I was talking to one of my friends yesterday, and mentioned that I did not want her to have to be afraid of triggering memories of Micah. I don’t want any of my friends to have to feel like they need to walk on eggshells to communicate with me. Micah is my son. Micah died. The memories of that event are extremely painful, but they are there. Most of the time, the tears and the breakdowns from having those memories forced to the forefront are actually somewhat therapeutic for me. I really do need the release. I keep it so bottled up inside, trying to put forward a professional image, or trying to look like I’m coping normally, that sometimes, being able to just toss that veneer aside helps.
No sooner did I find myself saying that yesterday then I saw a post this morning that blew the veneer away. I was a raw nerve. I knew the person who made the post didn’t intend to trigger me, wasn’t likely worried about walking on eggshells, and is someone that I have tried to talk with about her own loss…but it didn’t matter at that moment. The office door had to be closed. My transcript had to be put down. The sorrow demon had to be set free. But it was a quiet day…a day where I had said I was going to stay off Twitter…a day where my closest friends were either, themselves, dealing with depression issues that I did not want to add to, or dealing with circumstances that made a sorrowful discussion with me impractical. So, I sat and wallowed.
The aftereffects are long-lasting.

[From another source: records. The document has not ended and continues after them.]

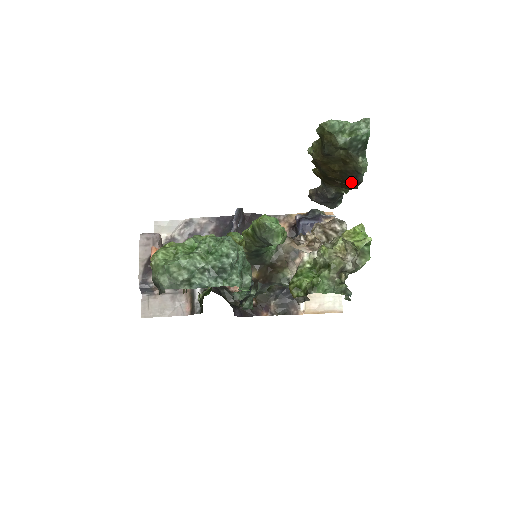
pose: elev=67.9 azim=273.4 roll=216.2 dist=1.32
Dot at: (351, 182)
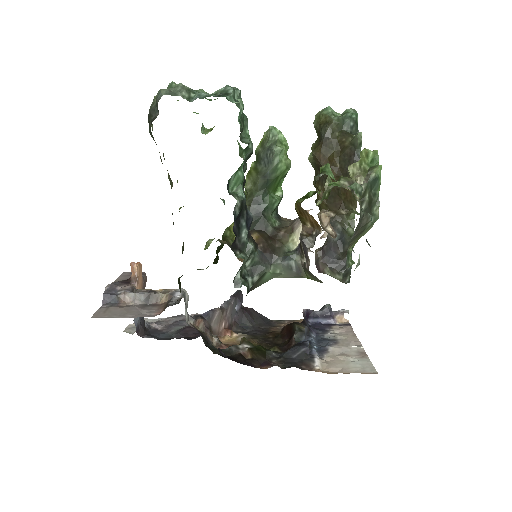
Dot at: occluded
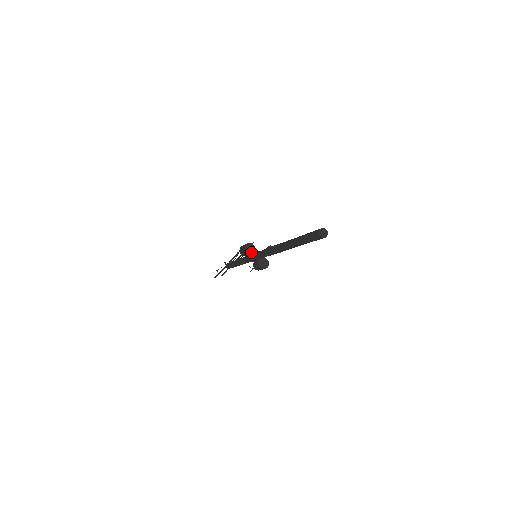
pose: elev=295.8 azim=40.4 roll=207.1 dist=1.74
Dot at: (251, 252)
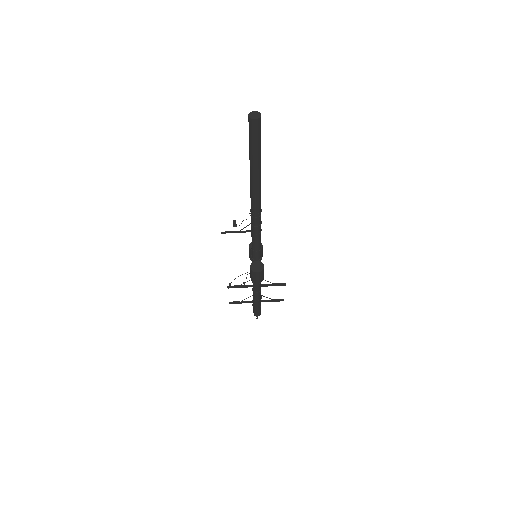
Dot at: occluded
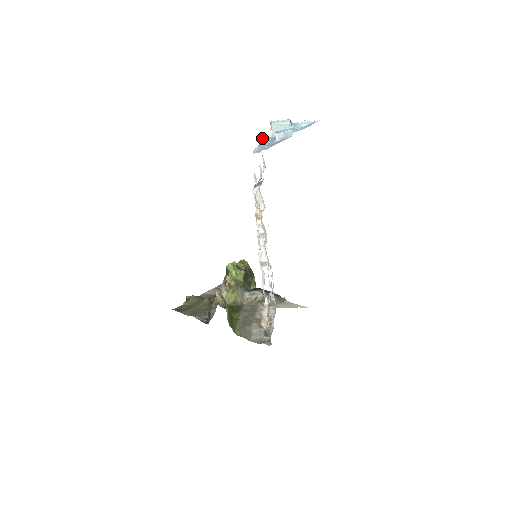
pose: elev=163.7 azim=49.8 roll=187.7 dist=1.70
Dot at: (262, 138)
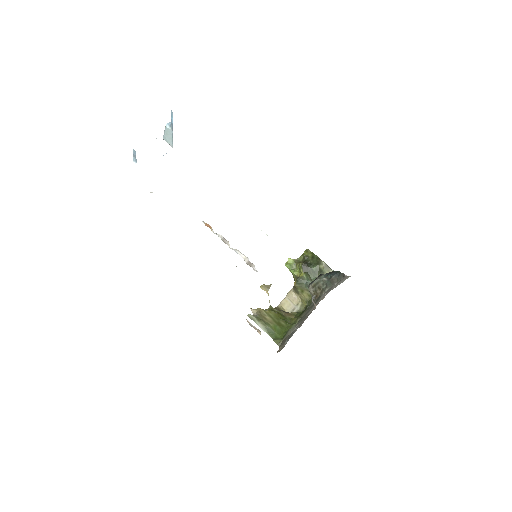
Dot at: occluded
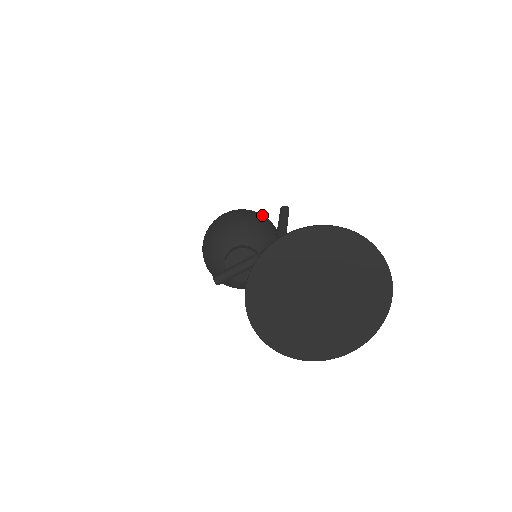
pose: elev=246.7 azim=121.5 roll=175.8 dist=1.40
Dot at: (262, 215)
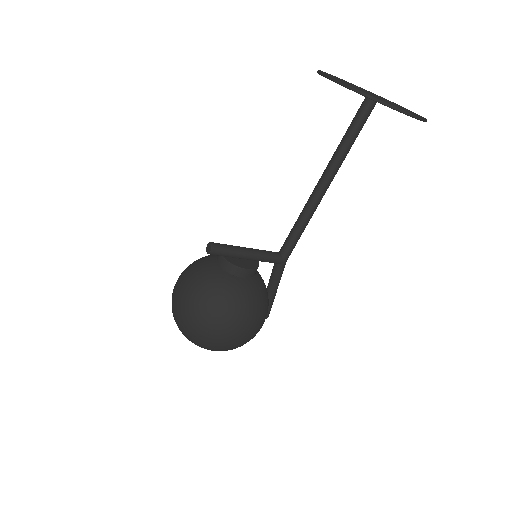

I went to my Weight Watchers meeting (down another pound since last Wednesday, 55.2 lbs gone since early October), came back, closed my door, and continued to brood. I was trapped between wanting to reach out and call someone, and wanting to just let everyone get a break from me for a while. Trapped between needing to talk, and wanting to just continue to wallow.
You ever get to that place where you just can’t decide what you want and need to do? This is why I need a reset…
Special thanks to those that have been helping me cope over the last couple weeks… You know who you are. You know how much I appreciate you.